Dbajmy o pamięć
Treść
Lekarze są podzieleni co do tego, czy choroba Alzheimera atakuje częściej osoby wykształcone czy też ludzi z mniejszym potencjałem intelektualnym. Jedno jest pewne: umiejętne korzystanie z zasobów swojej pamięci, uruchamianie szarych komórek, ale nie zaśmiecanie mózgu niepotrzebnymi informacjami, na pewno będzie korzystne dla zdrowia psychicznego.
To, czy będziemy zdrowi psychicznie i fizycznie, w dużej mierze zależy m.in. od tego, jak się odżywiamy. Ograniczając tłuste i obfite posiłki, a także węglowodany - zalegające w przewodzie pokarmowym - unikniemy uczucia zmęczenia oraz zmniejszenia sprawności naszego umysłu. Nasza dieta powinna obfitować w cynk - dużo jest go m.in. w rybach, ziarnach zbóż i fasoli, w magnez - znajduje się np. w gorzkiej czekoladzie, witaminy np. C, E i beta-karoten, które znajdziemy w takich warzywach i owocach, jak: marchewka, cytryna, ananas, banany. Z kolei soja bogata w lecytynę nie tylko poprawia pamięć, ale też przyspiesza wymianę informacji w mózgu, natomiast ryby morskie dostarczają mózgowi niezbędnego budulca, czyli kwasów tłuszczowych. Unikajmy oczywiście nadmiaru alkoholu, który skutecznie niszczy mózg.
Ćwiczmy pamięć. W tym celu można czytać, rozwiązywać krzyżówki, uczyć się wierszy. Rozwijajmy także zainteresowania i nie rezygnujmy z nauki, niezależnie od wieku. Dbajmy także o higieniczny tryb życia, z odpowiednią ilością snu w nocy i ruchu w ciągu dnia. Ruch poprawia krążenie krwi, a ta dotlenia mózg, który lepiej i wydajniej pracuje.

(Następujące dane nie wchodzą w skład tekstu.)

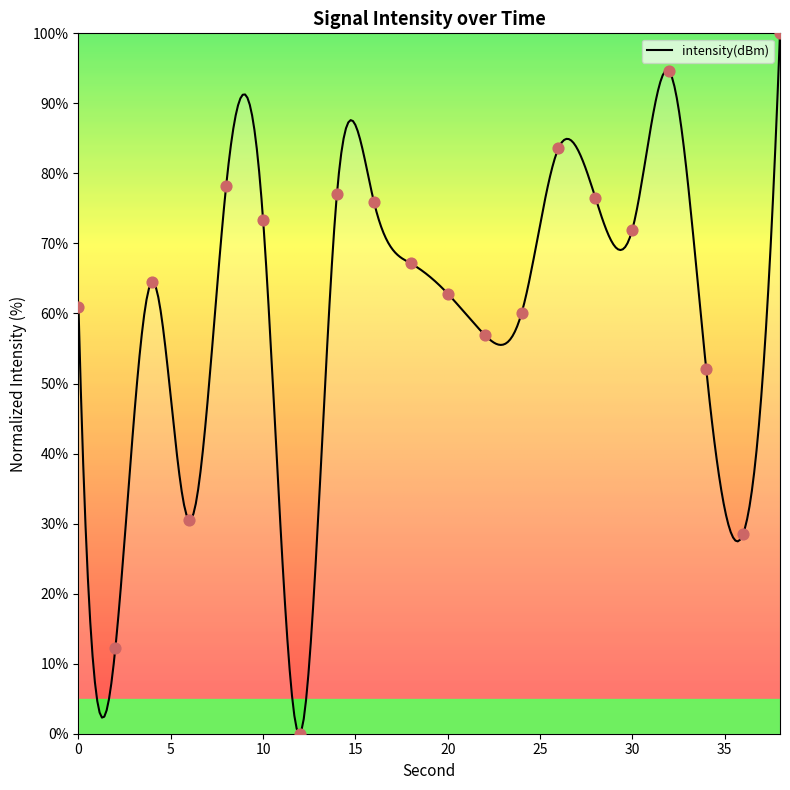

What is the change in value from 20 to 34?

-10.7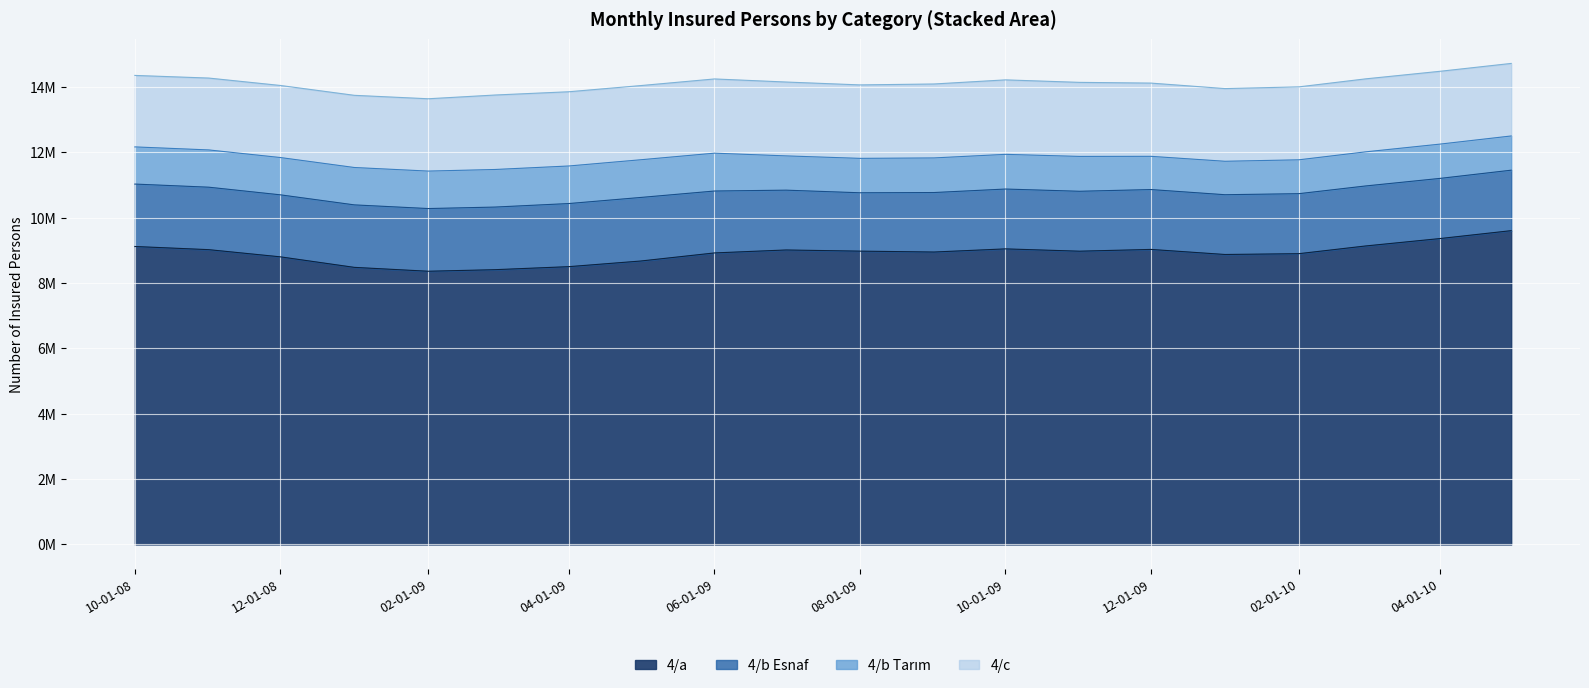

True or false: 4/b Tarım line and 4/c line intersect in this chart.

False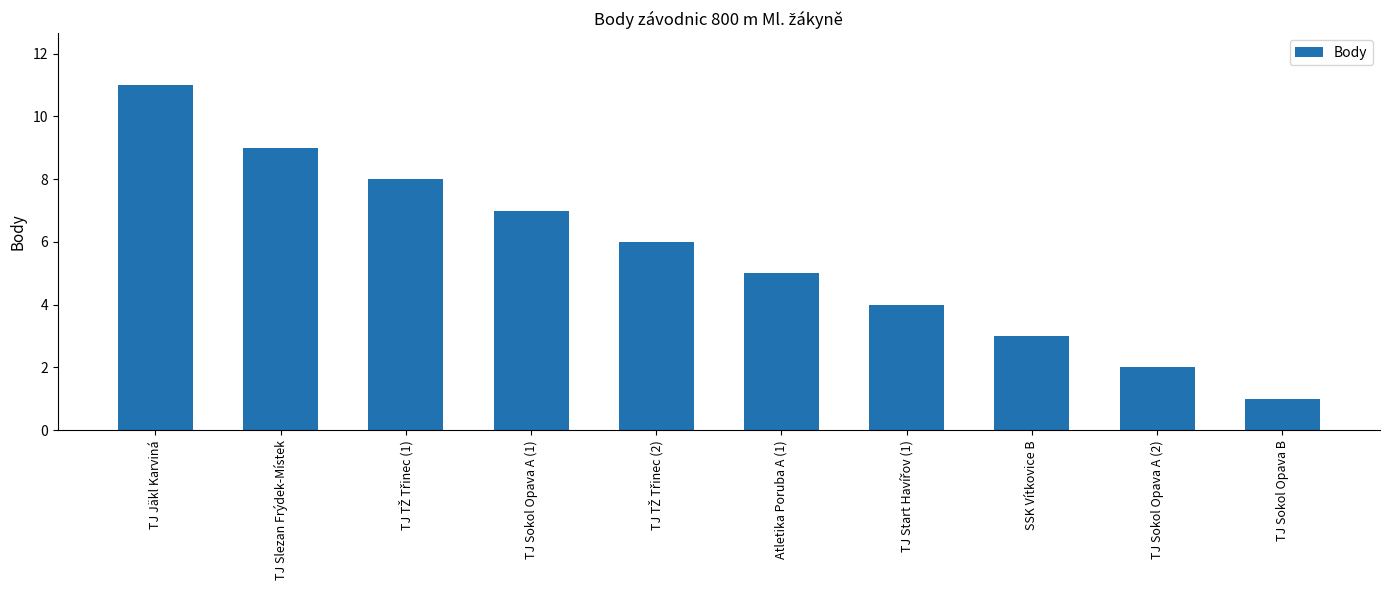

The value at TJ Slezan Frýdek-Místek is 15. True or false?

False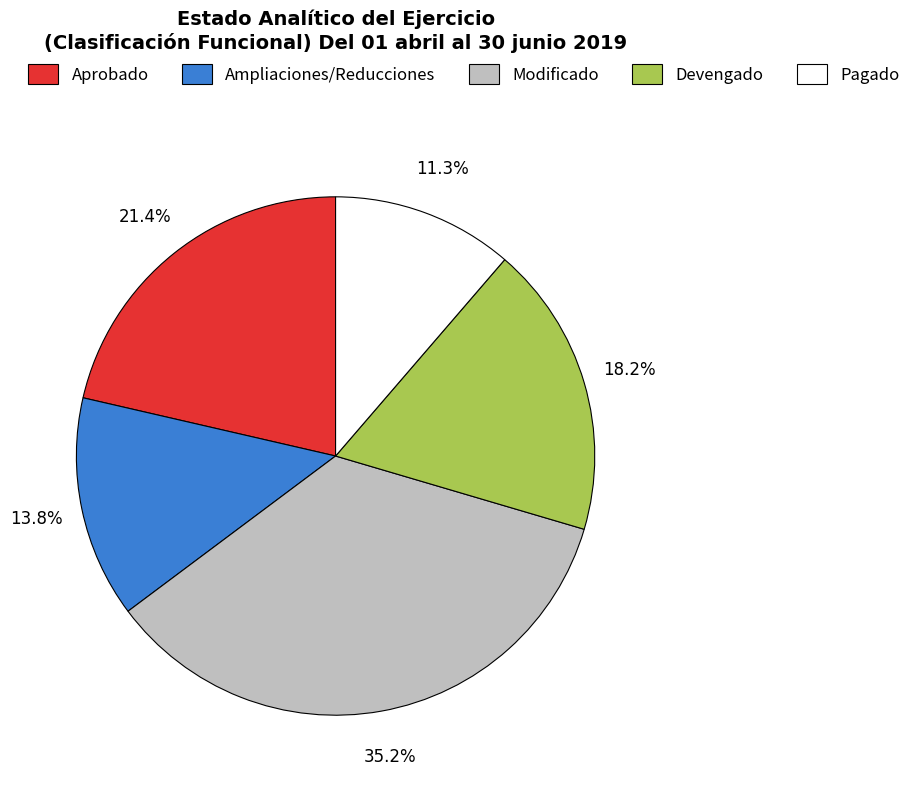

To the nearest percent, what is the difference between the largest and smallest slice percentages?

24%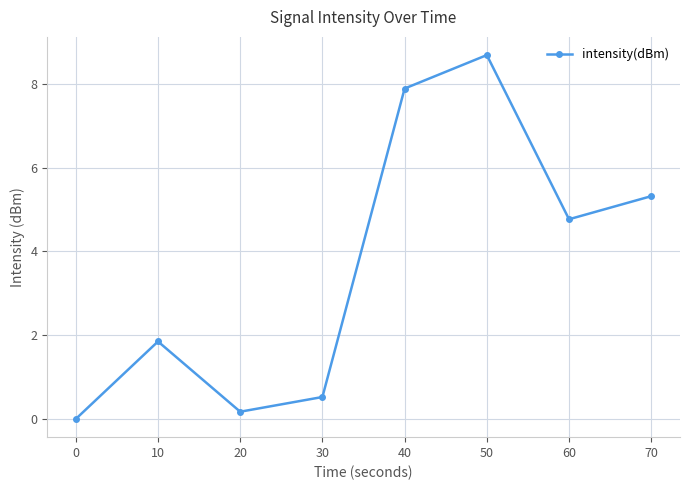

Approximately how many times larger is the value at 40 compared to 60?

1.7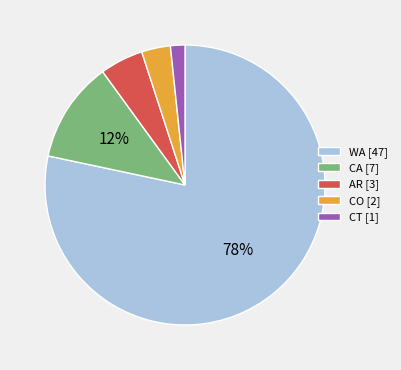

How many segments does this pie chart have?

5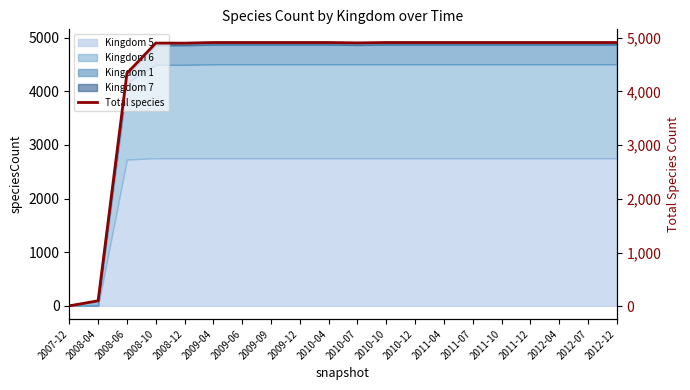

Which category has the lowest value across all series?

2007-12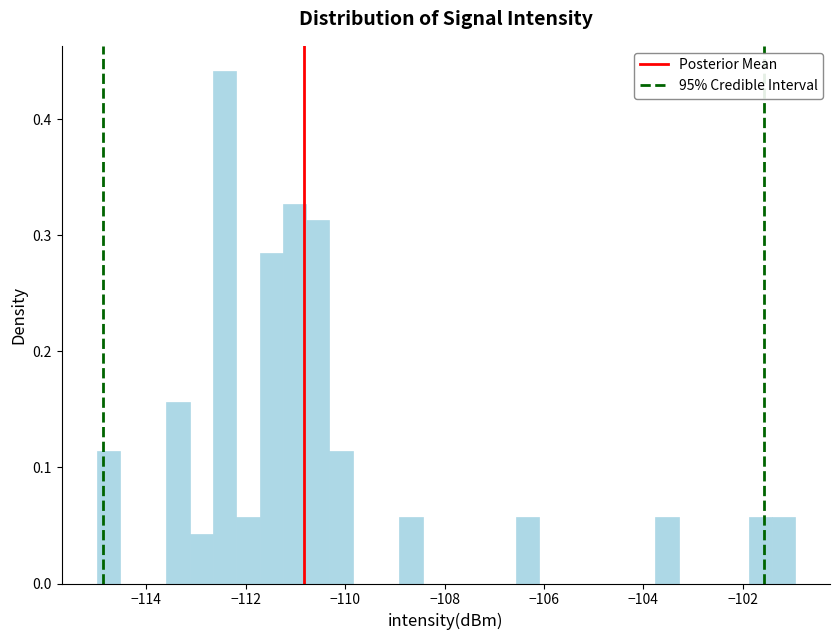

Around what value on the x-axis is the tallest bar? Give the approximate position of its centre, as read against the axis.

-112.4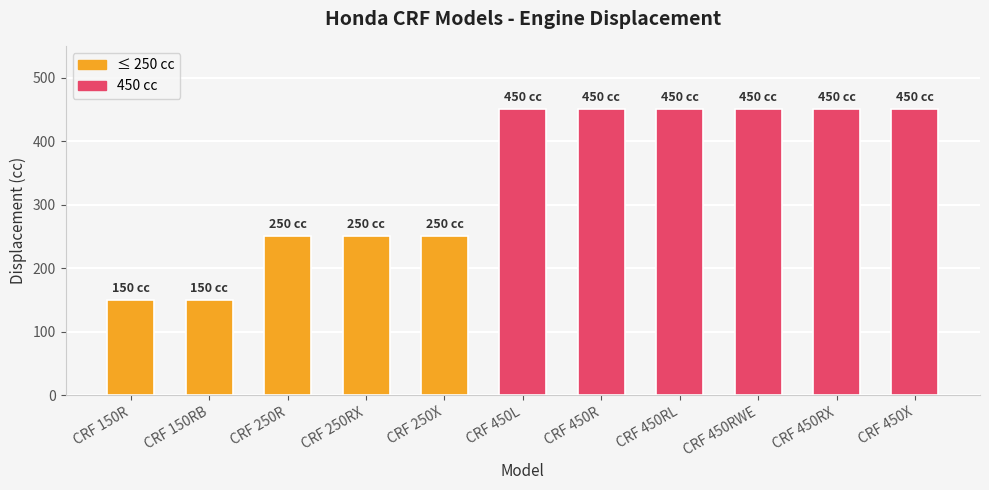

What is the minimum value shown in the chart?

150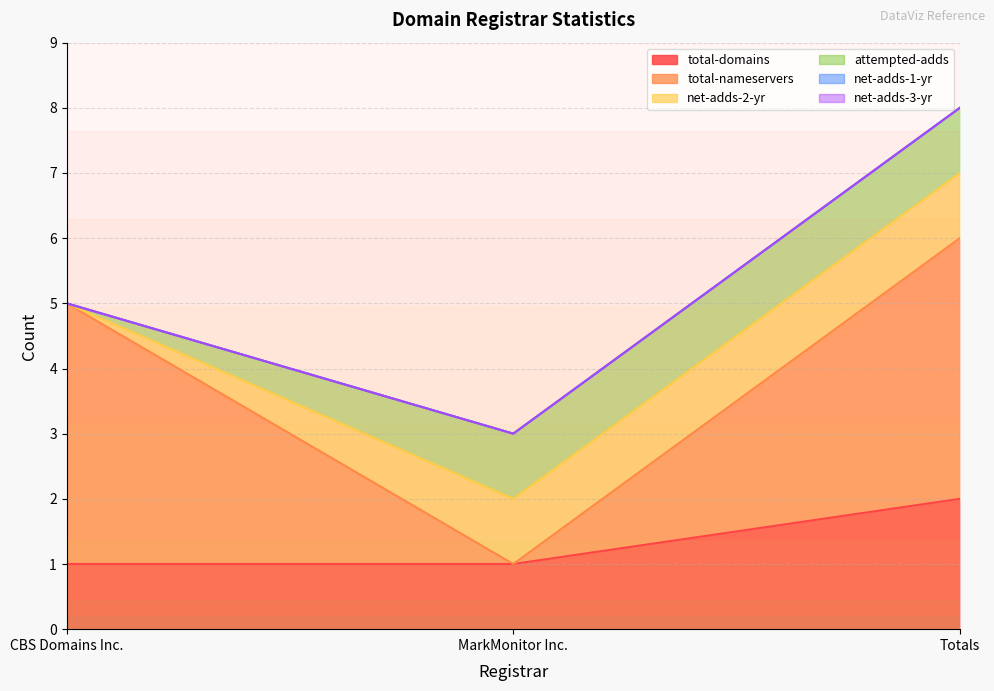

What position from the right is CBS Domains Inc.?

3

Likwidujmy również napięcia. Zbyt duże tempo życia, pośpiech i nadmiar obowiązków są równie niekorzystne, jak bezczynność i nuda. Nie zaniedbujmy leczenia chorób, które tylko pozornie nie mają związku z naszą pamięcią i uwagą. Nadciśnienie, cukrzyca i wszelkie alergie mogą pogarszać stan psychiczny, powodować zaburzenia w mózgu, a co za tym idzie - wpływać na pogorszenie uwagi, koncentracji i pamięci.
Nie czekajmy na znaczne pogorszenie pamięci i trudności z koncentracją, lecz w przypadku niepokojących objawów udajmy się do specjalisty.